I think this could be most useful if it were decomposed into several layers:
- An in-memory B+-Tree - An augmented tree - An order-statistics tree
That way, we could have in-memory B+-trees the provide a std::map-like interface, which would surely be useful, and we could have O(log N) random access insert/erase on a binary tree where that is appropriate, and we could have other kinds of augmented trees such as interval trees.
Working out exactly what these layers should look like is not easy, but I think it's worth doing in order to broaden the applicability.

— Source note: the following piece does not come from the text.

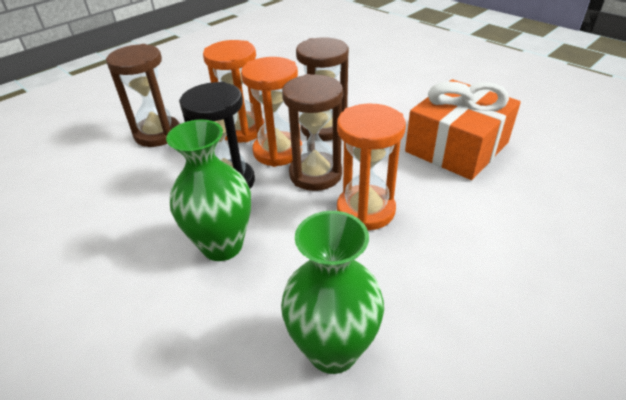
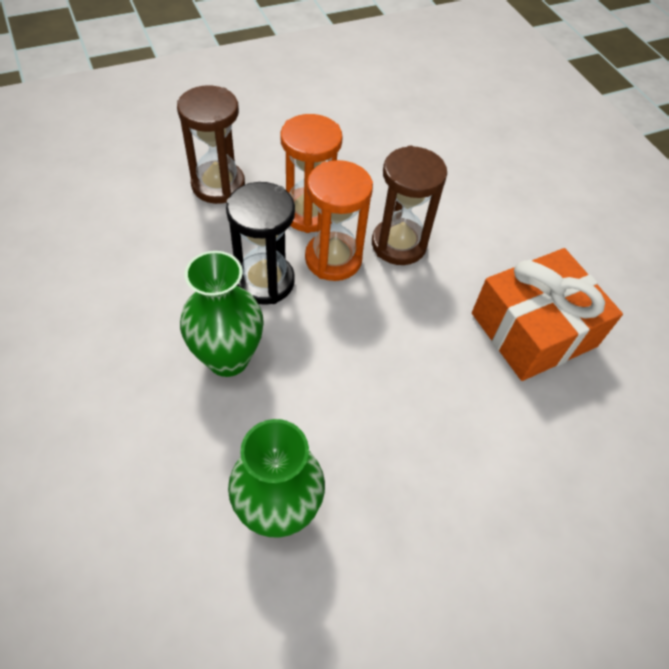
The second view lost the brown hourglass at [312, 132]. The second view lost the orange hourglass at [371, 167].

My library implements a counted B+Tree. I see this as the basis to which other indexes can be added. In particular I would like to add support for maps and sets as this would provide a high performance alternative to the standard containers for trivially-copyable keys. I see no reason to make the count index optional. The memory overhead of storing the count index for a set where the key is 64 bits is less than a tenth of a percent. This is because the counts stored in level 1 of the tree are used to encode the length of segments, which maps/sets need to know as well as sequences. I have also benchmarked the CPU overhead of maintaining the count index and found it to be negligible. On top of this, it would dramtically complicate implementation for the count index to be optional as I would still need to store the segment lengths somewhere and implement iterator operations less efficiently when it was not present. Keeping the index around would also mean that maps/sets would recieve efficient access by position for practically free. That being said, I think the data structure is useful today and should be a part of Boost. Pouring over the mailing list I see that other people have proposed and even implemented sequences with logarithmic random access operations many times, so clearly there is a need for such a thing in the community. The reaon I am posting again to the list is because I have worked on reference documentation, boost documentation, testing, and polished the implementation. This addresses some of the comments from my last post so it's worth taking another look at. Regards, Chris.